— Job —
Extract the text lines from all of the rows below, copying each one character for character, and leave out the picture markers.

****

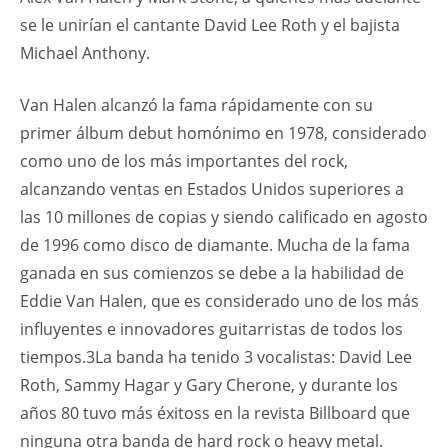
se le unirían el cantante David Lee Roth y el bajista
Michael Anthony.
Van Halen alcanzó la fama rápidamente con su
primer álbum debut homónimo en 1978, considerado
como uno de los más importantes del rock,
alcanzando ventas en Estados Unidos superiores a
las 10 millones de copias y siendo calificado en agosto
de 1996 como disco de diamante. Mucha de la fama
ganada en sus comienzos se debe a la habilidad de
Eddie Van Halen, que es considerado uno de los más
influyentes e innovadores guitarristas de todos los
tiempos.3La banda ha tenido 3 vocalistas: David Lee
Roth, Sammy Hagar y Gary Cherone, y durante los
años 80 tuvo más éxitoss en la revista Billboard que
ninguna otra banda de hard rock o heavy metal.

****

— Output —
se le unirían el cantante David Lee Roth y el bajista
Michael Anthony.
Van Halen alcanzó la fama rápidamente con su
primer álbum debut homónimo en 1978, considerado
como uno de los más importantes del rock,
alcanzando ventas en Estados Unidos superiores a
las 10 millones de copias y siendo calificado en agosto
de 1996 como disco de diamante. Mucha de la fama
ganada en sus comienzos se debe a la habilidad de
Eddie Van Halen, que es considerado uno de los más
influyentes e innovadores guitarristas de todos los
tiempos.3La banda ha tenido 3 vocalistas: David Lee
Roth, Sammy Hagar y Gary Cherone, y durante los
años 80 tuvo más éxitoss en la revista Billboard que
ninguna otra banda de hard rock o heavy metal.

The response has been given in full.